Margy Kinmonth is a British film director and producer.
Covering a wide range of genres, her award-winning films include feature documentaries ,[1] Hermitage Revealed,[2] Royal Paintbox with King Charles III, War Art with Eddie Redmayne,[3] Looking for Lowry,[4] Mariinsky Theatre,[5] The Nutcracker Story,[6] The Secret World of Haute Couture,[7] The Strange World of Barry Who?[8] and Naked Hollywood.[9]
Kinmonth has received numerous awards for her work, including the BAFTA for Best Documentary Series, the Royal Television Society Arts Award and the Creative Originality Award at the Women in Film and Television Awards.[10]
She is the founding director of independent film company Foxtrot Films Ltd.[11]
Kinmonth’s most recent project is the feature documentary Eric Ravilious: Drawn to War (2022), released by Dartmouth Films. This is the first major feature film to be made about Eric Ravilious, artist who was killed in a plane crash over Iceland in 1942.[12] [13]
Kinmonth was born to Kathleen (Godfrey; 1922–2015) and her first husband, John Bernard Kinmonth (1916–1982). Kathleen was a daughter of John Henry Godfrey, a Royal Navy intelligence officer on whom Ian Fleming is said to have based James Bond's boss "M".[14] [15]
She was educated at St Paul’s Girls School in London, followed by a foundation in drawing and painting at the Byam Shaw School of Art. She received her Bachelor of Fine Arts degree at Bath Academy of Art in Corsham, specialising in film and animation.
═══
INSTRUCTIONS TO FOLLOW
According to the passage about Margy Kinmonth, which company released her documentary Eric Ravilious: Drawn to War? The lines after this point are separate material with no connection to the passage about Margy Kinmonth.

COLLECTED DATA
═══
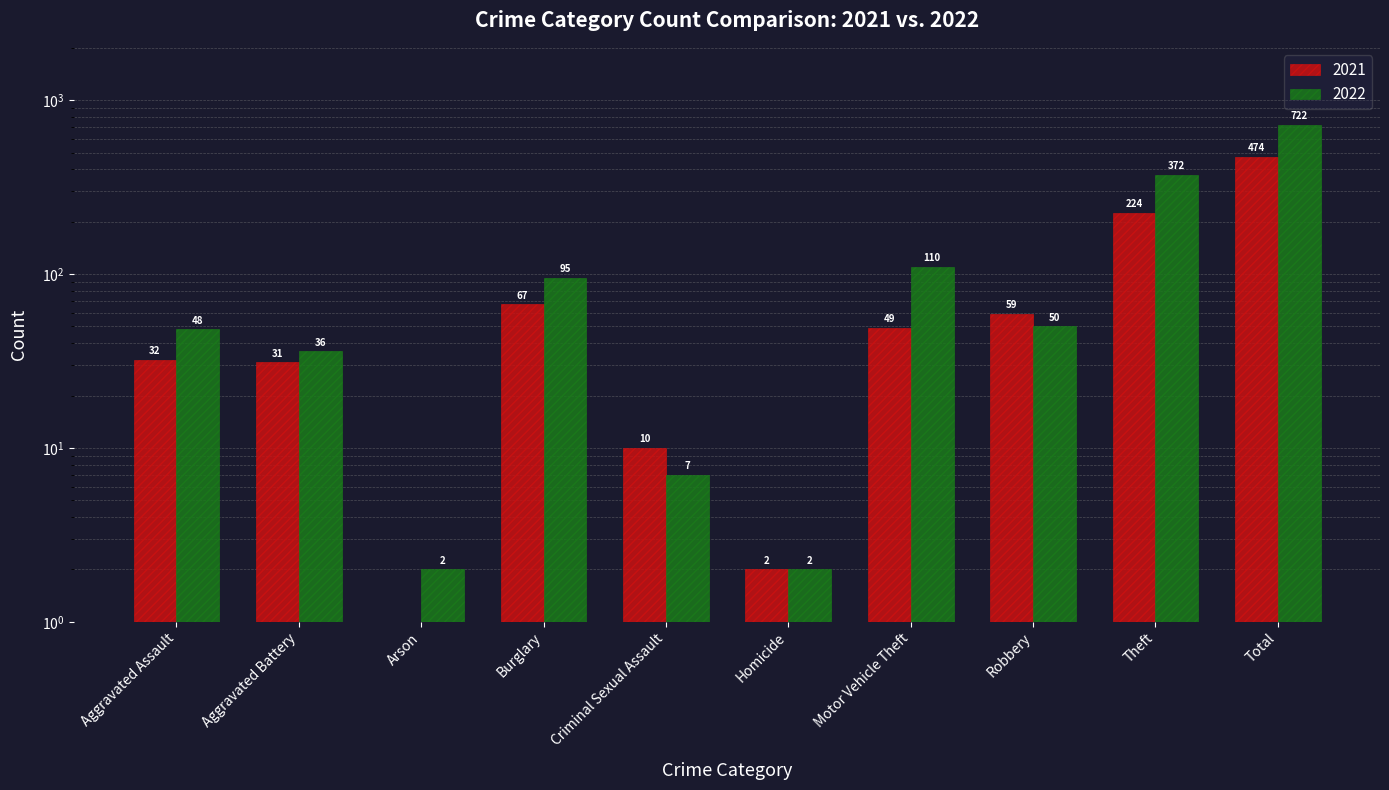

What value does the 2022 series have at Motor Vehicle Theft?

110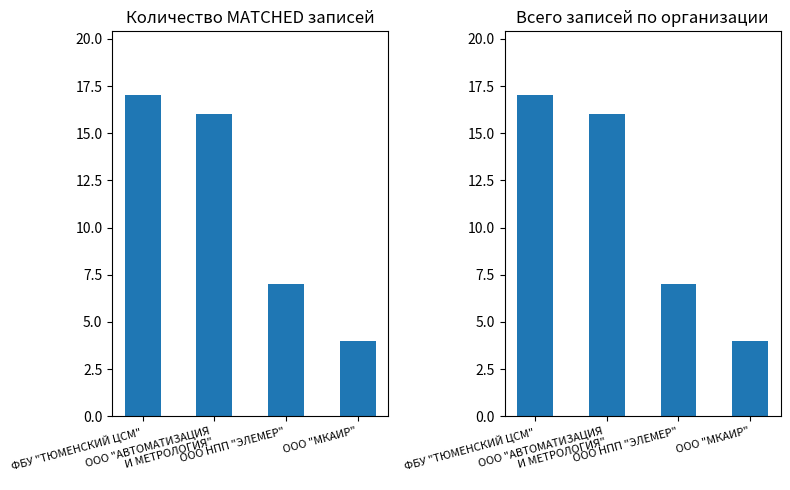

Which series has the widest spread of values?

MATCHED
═══
SOLUTION FOR THIS TASK
Dartmouth Films.